Zur Zeit sehe ich aber ein großes Hindernis für ein zukunftsorientiertes Wachstum in dem Anspruchsdenken des Bürgers gegenüber dem Staat. Maßnahmen des Staates, seien es gesetzgeberische oder fiskalische, die ursprünglich einmal sozial gerechtfertigt, ja erforderlich waren, wurden nicht selten zum Privileg und zum Besitzstand; sei es im Bereich der Besoldung oder auch in Bereichen sozialer Absicherung. Dieses Besitzstandsdenken hat zwangsläufig eine erhebliche politische Unbeweglichkeit zur Folge. Würden wir zum Beispiel, solange wir Probleme am Arbeitsmarkt haben, die flexible Altersgrenze senken, so wäre vermutlich diese Entscheidung nicht mehr zu gegebener Zeit rücknehmbar, weil sich daraus ein Anspruch entwickelt hat. Wenn sich dann aus diesem falschen Anspruchsdenken eine solche Maßnahme nicht mehr revidieren ließe, würden die dann Erwerbstätigen durch weiter zu erhöhende Rentenbeiträge die Lasten tragen. Also wird man sich doch gründlich vor jeder Maßnahme überlegen müssen, ob dadurch nicht langfristig die Gestaltungsmöglichkeiten staatlichen Handelns mehr und mehr eingeschränkt werden.

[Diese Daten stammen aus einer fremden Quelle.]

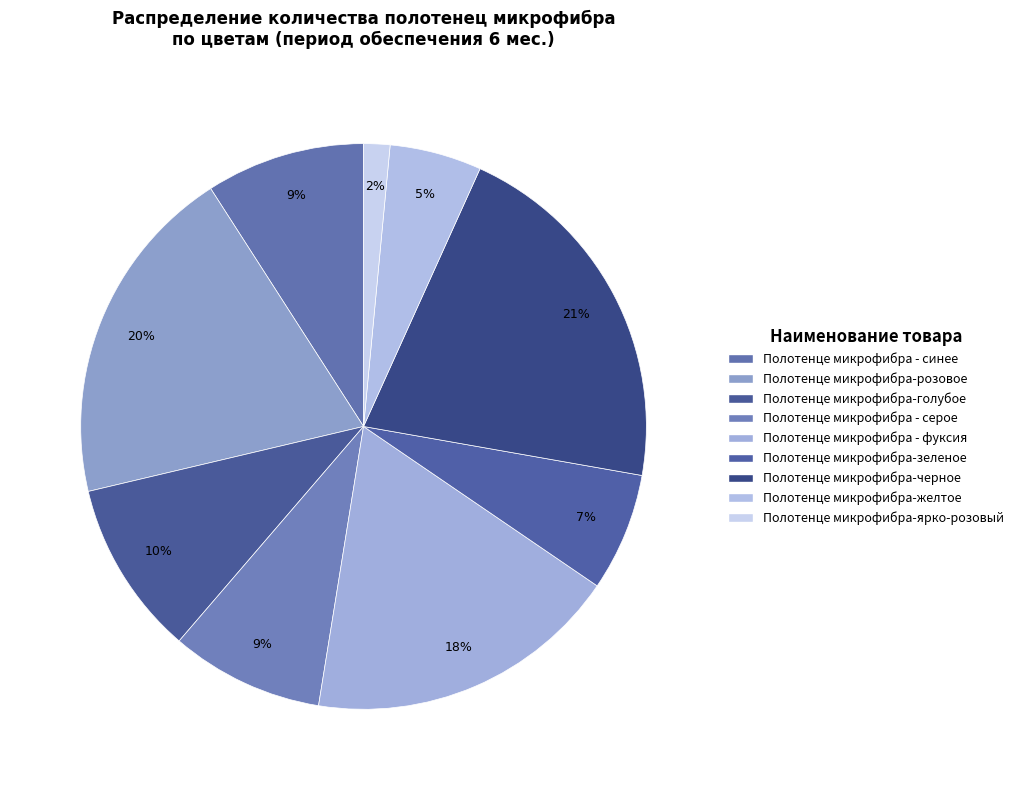

How many segments does this pie chart have?

9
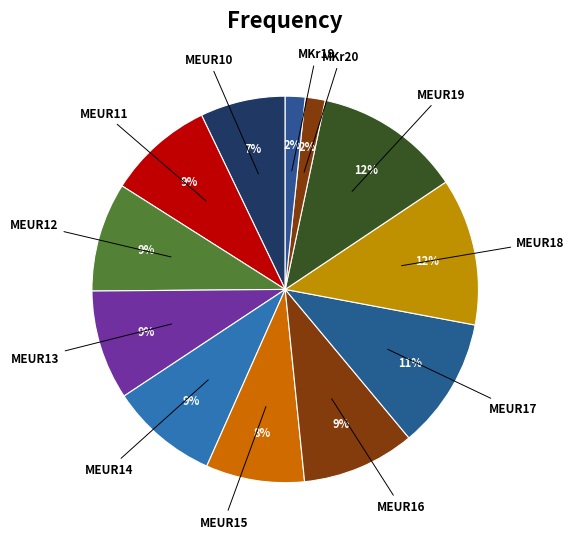

What percentage is the MEUR16 slice, to the nearest percent?

9%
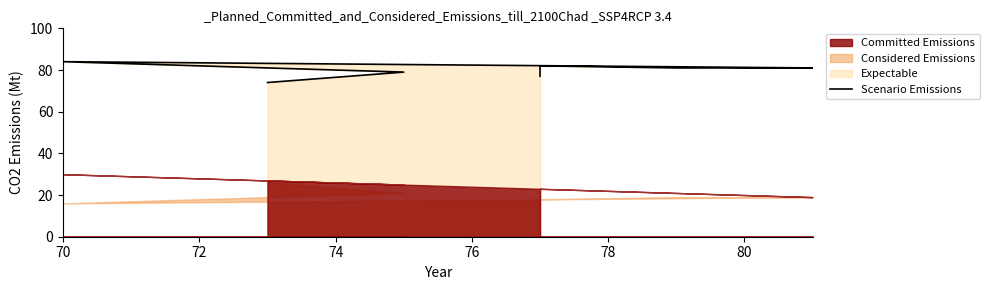

What is the sum of all values?

558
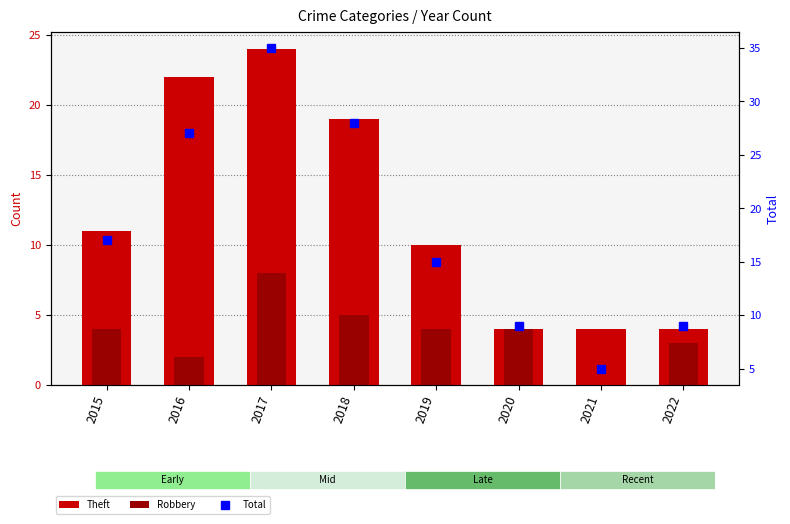

Which series changed the most between 2021 and 2022?

Total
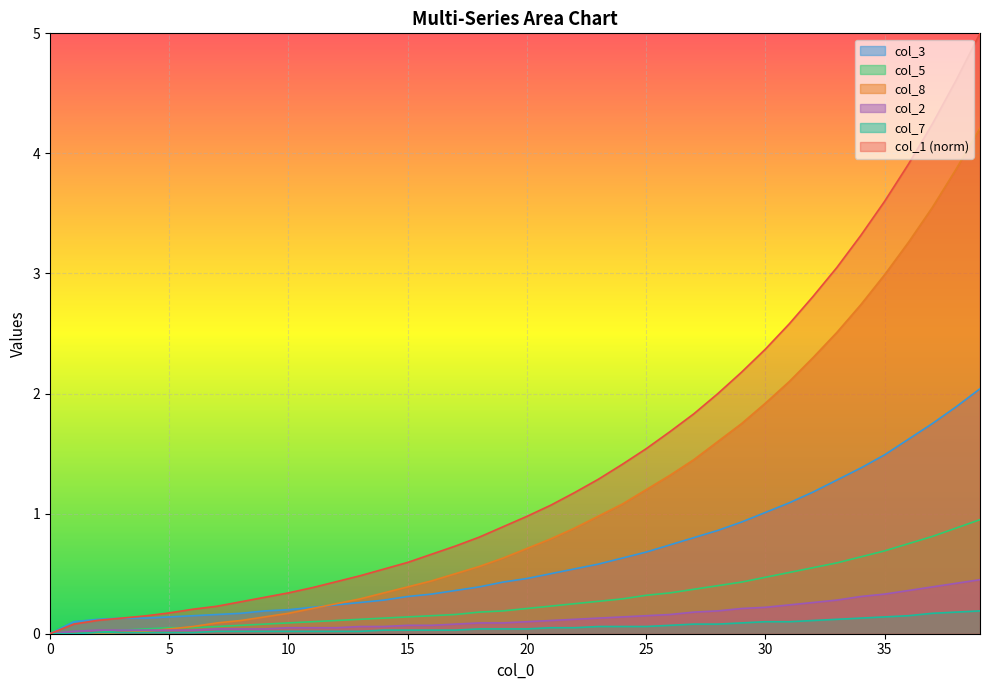

Which series changed the most between 14 and 37?

col_1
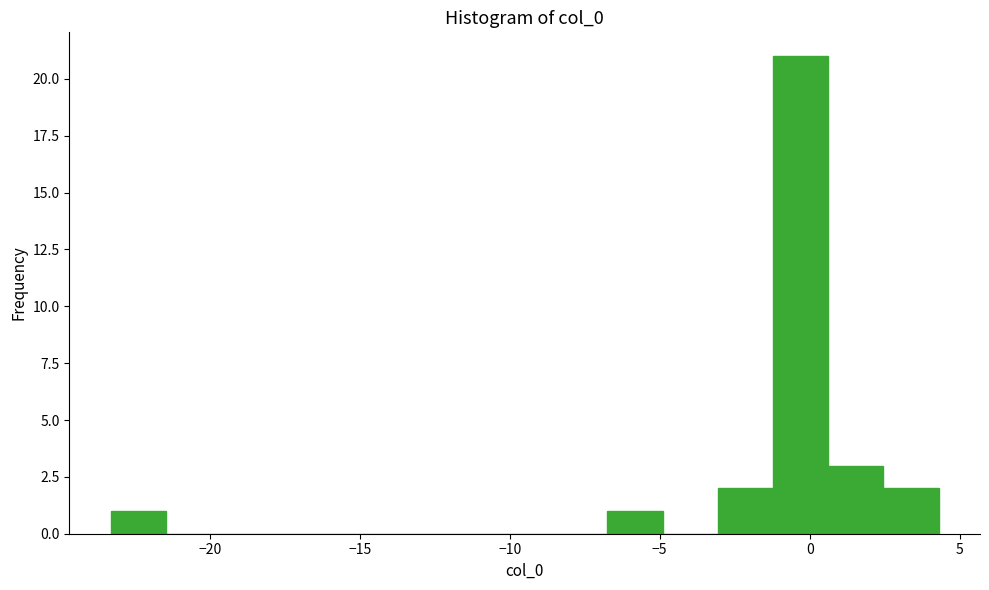

Around what value on the x-axis is the tallest bar? Give the approximate position of its centre, as read against the axis.

-0.5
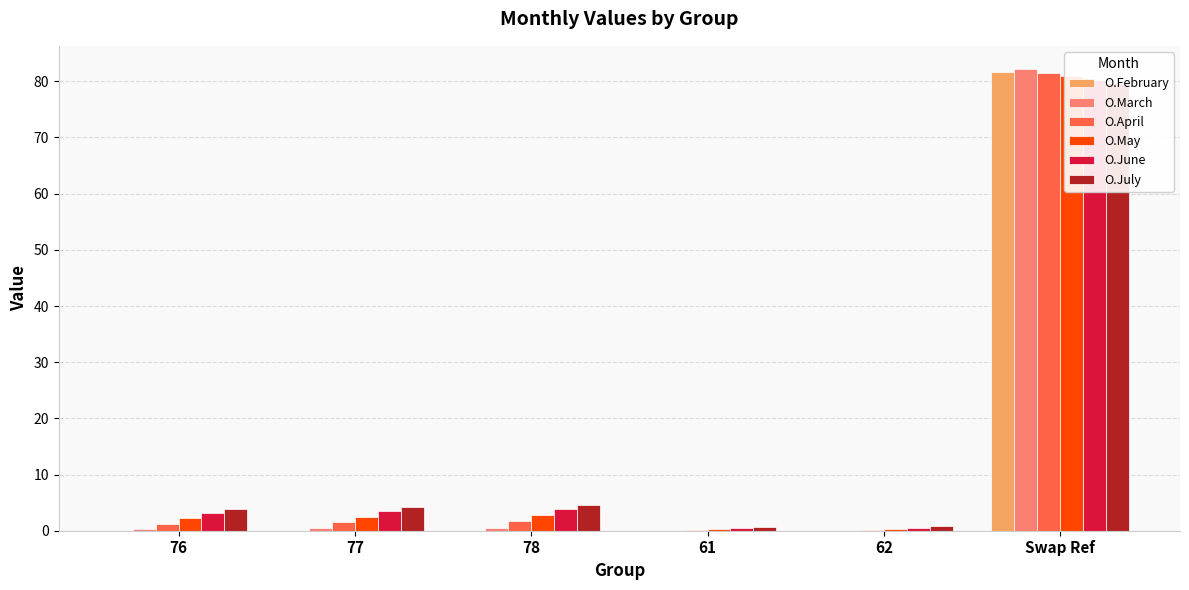

Which category has the highest value in the O.March series?

Swap Ref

Unabhängig davon, ob es uns nun gelingt, das Wachstum künftig qualitativ zu gestalten, werden wir mit geringeren Zuwachsraten rechnen müssen, mit allen negativen Auswirkungen auf unser Sozialsystem, dessen Funktionsfähigkeit allzusehr vom Wachstum abhängig ist. Wir würden uns aber eines Versäumnisses schuldig machen, wenn sich unsere politische Aktivität in einer Mangelverwaltung erschöpfte. Eine Gesellschaft, die nur mit quantitativem Wachstum funktioniert, muß zwangsläufig künstlich Bedarf wecken, selbst dort, wo Sättigungserscheinungen auftreten. In vielen Bereichen unseres Lebens, sei es im Jugendhilfebereich, im Freizeitbereich oder in der Alten-pflege, haben wir noch vielfältige Mängel. Mit den vorhandenen Ressourcen kann man bei gerechterer Verteilung die Lebensqualität aller erheblich steigern, wenn nur die politisch Verantwortlichen ihre Aufgabe, gestaltend einzuwirken, hinreichend wahrzunehmen wüßten.
Die sozial-liberale Koalition hat sich bewiesen als hervorragendes Krisenmanagement. Keine andere Regierung ist mit der Weltwirtschaftskrise so gut fertiggeworden wie die unsrige. Allzu sehr hat sie aber die Kritik ihrer Gegner hingenommen, als seien die von ihr eingeleiteten Reformen schuld an der derzeitigen wirtschaftlichen Situation. Eine offensive Verteidigung der Regierung hätte sicherlich den Erfolg der Opposition beim Bürger erheblich eingeschränkt.
Die anstehenden Probleme bedürfen für ihre Bewältigung langfristiger, politischer Perspektiven. Wer anders als Sozialdemokraten und Liberale bieten dafür die Voraussetzung? Die F.D.P. wird auf ihrem diesjährigen Bundesparteitag in Fortsetzung ihrer „Freiburger Thesen” ihre gesellschafts- und wirtschaftspolitischen Ziele beschreiben. Meine Hoffnung ist, daß ihre mitgestaltende Kraft in unserer Gesellschaft deutlicher wird.